The people behind your coffee #1 – Dimas

The people behind your coffee #1 – Dimas

We will be starting a new series here on our blog telling you all about the stories of our producers. We hope you enjoy!

“We have owned our property since 1977 when my grandfather acquired it, but he did not work specialty coffees, nor was it mentioned. In 2001, my father took over the land and its administration in order to add more value to the coffees we produced, we started to navigate the waters of specialty coffees, since our region started to emerge in contests and the market opened more with more attractive values.

In 2008 (at the end of my degree in business at UFV) I started to help him, planning our expenses and revenues in order to have historical data on our crops, management and productivity.

It was only in 2015 that my story started, I took over the management of our property after spending a good part of 2014 taking courses in the area of ​​coffee growing and improving myself in courses, fairs, business tables and so I got involved, meeting people, movements, associations, entities, a whole wide cyclical chain that involves coffee, targeting the specialty coffees, our current focus.

Our farm is located in the municipality of Araponga, in the region of Matas de Minas. A region perfectly prepared and adapted for the production of specialty coffees, climate, soil, relief, everything converges to excellence in the production of beans.

We cultivate 44ha of coffee at altitudes ranging from 1000 to 1250m of the Catuai and Bourbon varieties, with an average production of 1500 bags / year. We have a staff of 9 exclusive collaborators for the coffee activity, with a total focus on quality coffee, seeking to make a programmed management of our crops, drying and storing with controlled temperature, and evaluating the quality in the coffee tasting.

We have a mission that is: Produce with environmental and financial sustainability, using the improving business management techniques and good cultural practices, providing quality of life and satisfaction of the final consumer; and one objective: To be recognized as a model of agricultural enterprise, with innovations in the improvement of processes and environmental responsibility in all links of our productive chain that results in success.

With that well defined and understood, we were able to see our way and move on, with a final purpose, which would be the best coffee possible.

We have some characteristics and specificities that I observe comparing with other properties of the groups with which we are associated. We built within our property a maintenance structure for machinery and equipment (mini workshop) that addresses almost 90% of our problems with machine wear and parts replacement.
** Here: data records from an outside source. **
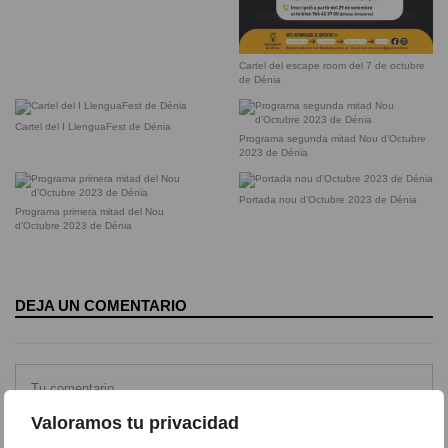
Cartel del escape room del 7 de octubre
de Dénia
Cartel del I LlenguaFest de Dénia
Programa segunda mitad Nou d’Octubre
2023 de Dénia
Portada nou d’Octubre 2023 de Dénia
Programa primera mitad del Nou
d’Octubre 2023 de Dénia
DEJA UN COMENTARIO
Valoramos tu privacidad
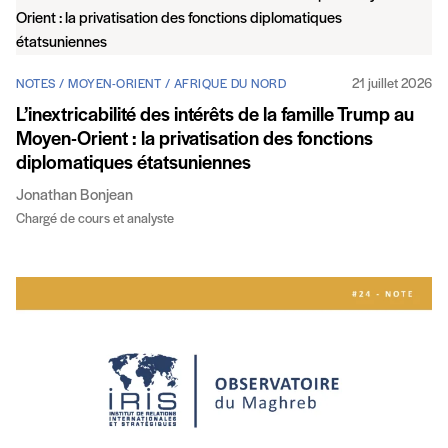
21 juillet 2026
NOTES / MOYEN-ORIENT / AFRIQUE DU NORD
L’inextricabilité des intérêts de la famille Trump au
Moyen-Orient : la privatisation des fonctions
diplomatiques étatsuniennes
Jonathan Bonjean
Chargé de cours et analyste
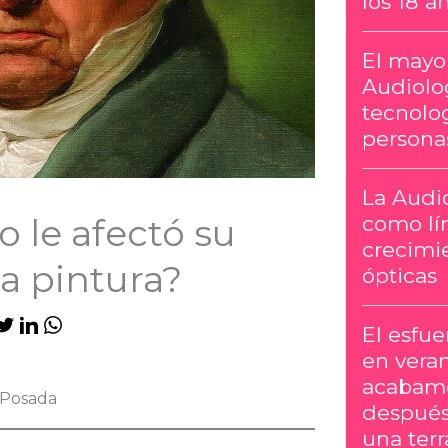
los 18 a
El mayor
Audiolog
tecnolog
persona
La Audi
como lí
 le afectó su
crecimie
la pintura?
ópticas
El esfu
en vera
acabamo
 Posada
después
una terr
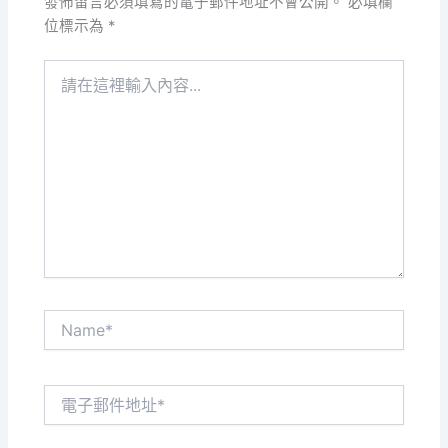
發佈留言必須填寫的電子郵件地址不會公開。
必填欄
位標示為
*
請
在
這
裡
輸
入
內
容...
Name*
電
子
郵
We have among the 9 collaborators, sons-in-law with father-in-law, children with parents, grandparents with grandchildren, all working in harmony in an extremely pleasant and familiar environment, which makes me leave the city (Viçosa) to go to the farm (Araponga ), 50km away, feel at home. We also have 128ha of native forest and 11 springs preserved within our property, justifying the name of the region. Our harvest is 100% manual, employing 10 to 30 people in the harvest period. We are members of 2 associations: ASCA (Araponga Specialty Coffee Association) and UpCafé Matas de Minas. We are aiming to show the quality of Araponga coffees by bringing together producers who focus on quality, and also in order to commercialize quality coffees in the region and negotiate inputs for group coffee activity, consolidating good partnerships.”